[Available data]

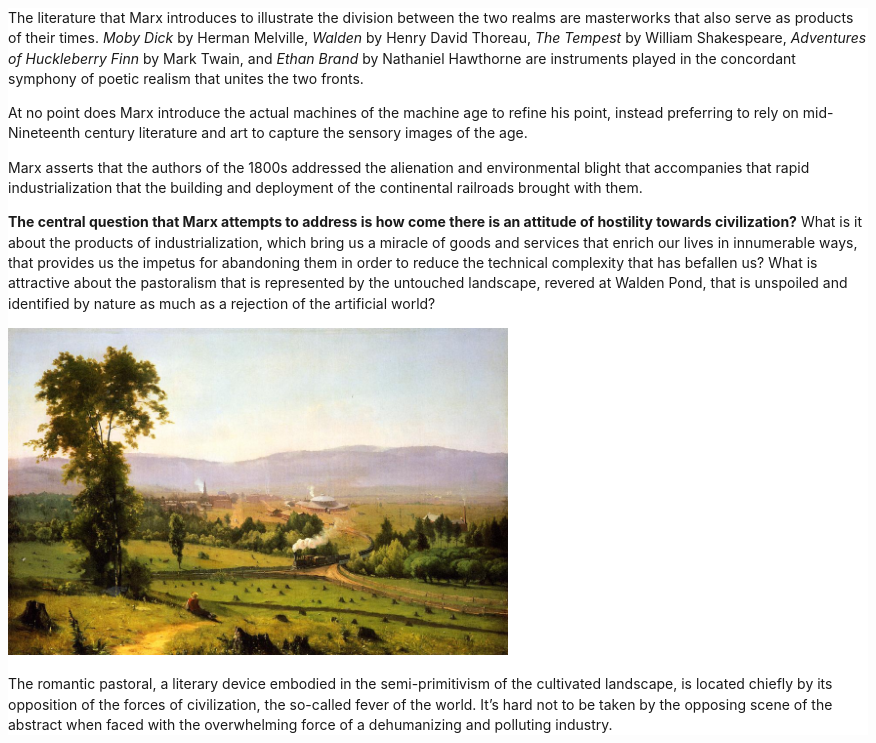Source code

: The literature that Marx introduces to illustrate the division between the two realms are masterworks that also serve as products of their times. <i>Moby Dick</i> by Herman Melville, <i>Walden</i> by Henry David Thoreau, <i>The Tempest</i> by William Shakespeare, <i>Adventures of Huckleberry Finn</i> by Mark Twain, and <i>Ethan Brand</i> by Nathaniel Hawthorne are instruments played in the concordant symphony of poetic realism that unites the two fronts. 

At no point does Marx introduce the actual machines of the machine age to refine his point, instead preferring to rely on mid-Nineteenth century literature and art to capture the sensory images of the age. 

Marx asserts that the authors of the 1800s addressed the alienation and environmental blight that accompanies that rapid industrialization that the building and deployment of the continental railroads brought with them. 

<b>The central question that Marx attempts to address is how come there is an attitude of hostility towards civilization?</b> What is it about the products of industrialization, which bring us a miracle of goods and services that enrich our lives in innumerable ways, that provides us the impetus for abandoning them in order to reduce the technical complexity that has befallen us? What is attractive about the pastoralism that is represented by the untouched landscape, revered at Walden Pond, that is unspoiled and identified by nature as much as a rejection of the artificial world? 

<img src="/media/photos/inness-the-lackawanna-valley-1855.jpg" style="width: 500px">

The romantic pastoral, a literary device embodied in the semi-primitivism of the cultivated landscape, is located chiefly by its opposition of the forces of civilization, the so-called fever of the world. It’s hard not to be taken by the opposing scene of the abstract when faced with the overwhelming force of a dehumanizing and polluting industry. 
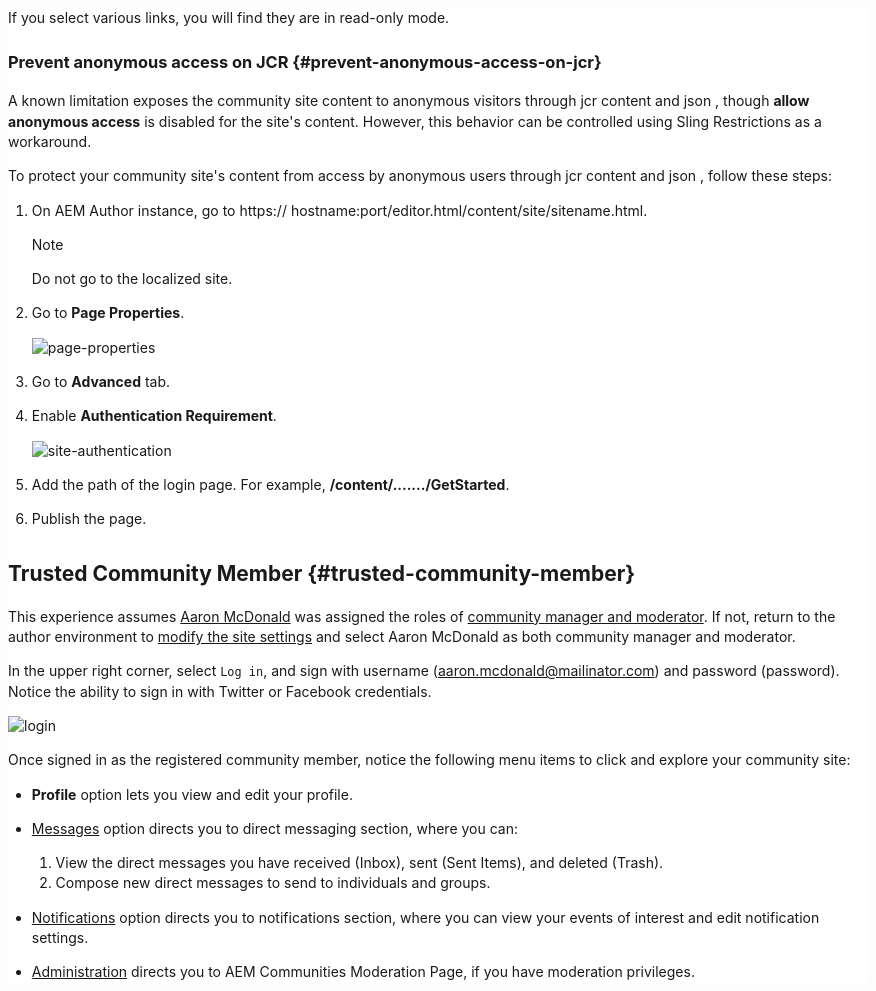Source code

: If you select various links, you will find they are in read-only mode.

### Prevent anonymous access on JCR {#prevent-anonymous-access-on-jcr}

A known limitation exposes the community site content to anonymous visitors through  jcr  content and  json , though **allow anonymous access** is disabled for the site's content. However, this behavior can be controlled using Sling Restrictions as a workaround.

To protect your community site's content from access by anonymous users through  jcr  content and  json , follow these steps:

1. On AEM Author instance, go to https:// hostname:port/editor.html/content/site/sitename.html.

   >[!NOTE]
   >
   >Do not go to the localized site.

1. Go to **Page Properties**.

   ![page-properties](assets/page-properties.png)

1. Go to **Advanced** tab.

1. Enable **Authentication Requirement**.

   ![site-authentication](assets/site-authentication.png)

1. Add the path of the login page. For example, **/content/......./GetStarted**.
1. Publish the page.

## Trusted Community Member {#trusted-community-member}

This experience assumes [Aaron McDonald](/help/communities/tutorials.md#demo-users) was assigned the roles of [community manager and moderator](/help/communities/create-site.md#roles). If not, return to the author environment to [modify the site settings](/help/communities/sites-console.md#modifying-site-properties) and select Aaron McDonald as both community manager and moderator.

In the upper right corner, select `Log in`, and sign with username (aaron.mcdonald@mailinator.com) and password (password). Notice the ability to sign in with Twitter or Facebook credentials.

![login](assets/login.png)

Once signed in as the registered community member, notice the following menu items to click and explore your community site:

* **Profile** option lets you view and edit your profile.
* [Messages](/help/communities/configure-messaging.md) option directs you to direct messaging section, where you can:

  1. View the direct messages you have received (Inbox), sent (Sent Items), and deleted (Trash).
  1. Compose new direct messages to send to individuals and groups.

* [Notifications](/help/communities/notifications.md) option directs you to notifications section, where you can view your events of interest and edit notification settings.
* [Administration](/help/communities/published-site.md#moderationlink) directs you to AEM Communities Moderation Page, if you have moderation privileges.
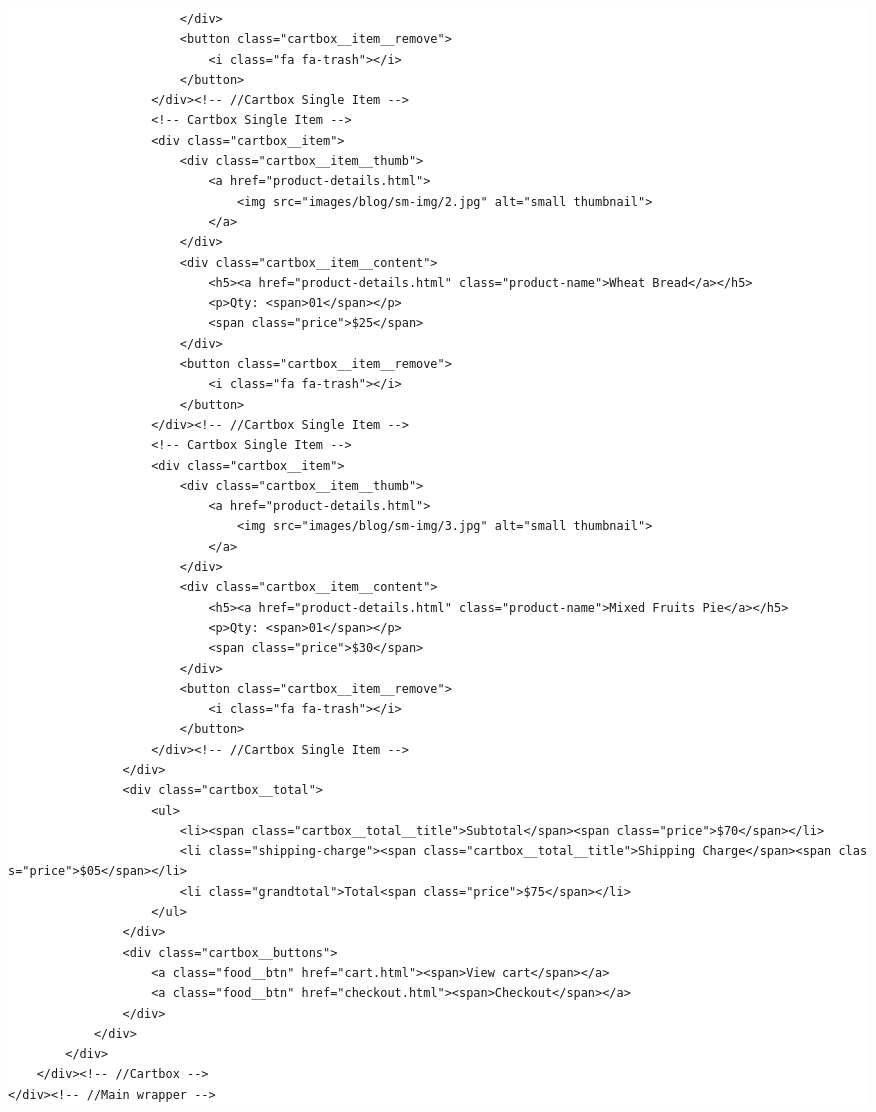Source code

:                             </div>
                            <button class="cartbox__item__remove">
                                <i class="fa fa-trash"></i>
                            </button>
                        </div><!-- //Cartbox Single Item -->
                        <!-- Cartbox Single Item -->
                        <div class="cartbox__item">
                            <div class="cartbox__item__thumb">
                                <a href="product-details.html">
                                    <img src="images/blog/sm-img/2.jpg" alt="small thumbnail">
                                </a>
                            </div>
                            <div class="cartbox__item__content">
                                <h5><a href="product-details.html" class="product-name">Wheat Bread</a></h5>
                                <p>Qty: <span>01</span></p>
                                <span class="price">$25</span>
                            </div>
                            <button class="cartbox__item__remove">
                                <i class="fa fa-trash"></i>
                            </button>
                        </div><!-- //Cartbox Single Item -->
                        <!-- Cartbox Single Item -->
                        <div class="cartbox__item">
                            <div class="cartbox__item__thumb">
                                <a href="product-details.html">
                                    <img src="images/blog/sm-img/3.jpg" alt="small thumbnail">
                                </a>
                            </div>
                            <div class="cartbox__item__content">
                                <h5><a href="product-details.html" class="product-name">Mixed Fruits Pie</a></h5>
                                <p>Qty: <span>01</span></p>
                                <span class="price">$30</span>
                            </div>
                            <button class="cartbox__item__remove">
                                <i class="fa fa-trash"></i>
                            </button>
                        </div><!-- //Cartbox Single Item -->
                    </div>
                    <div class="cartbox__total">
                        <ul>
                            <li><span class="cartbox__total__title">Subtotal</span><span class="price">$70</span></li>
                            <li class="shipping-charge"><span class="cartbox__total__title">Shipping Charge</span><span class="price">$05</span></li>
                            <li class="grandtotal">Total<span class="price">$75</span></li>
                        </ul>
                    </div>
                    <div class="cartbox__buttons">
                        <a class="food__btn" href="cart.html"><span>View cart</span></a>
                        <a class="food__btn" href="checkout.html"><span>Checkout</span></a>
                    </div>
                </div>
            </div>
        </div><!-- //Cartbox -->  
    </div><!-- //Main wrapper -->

[/Available data]

Write out each line of the material above that contains the word "small".

**Result:**
                                    <img src="images/blog/sm-img/2.jpg" alt="small thumbnail">
                                    <img src="images/blog/sm-img/3.jpg" alt="small thumbnail">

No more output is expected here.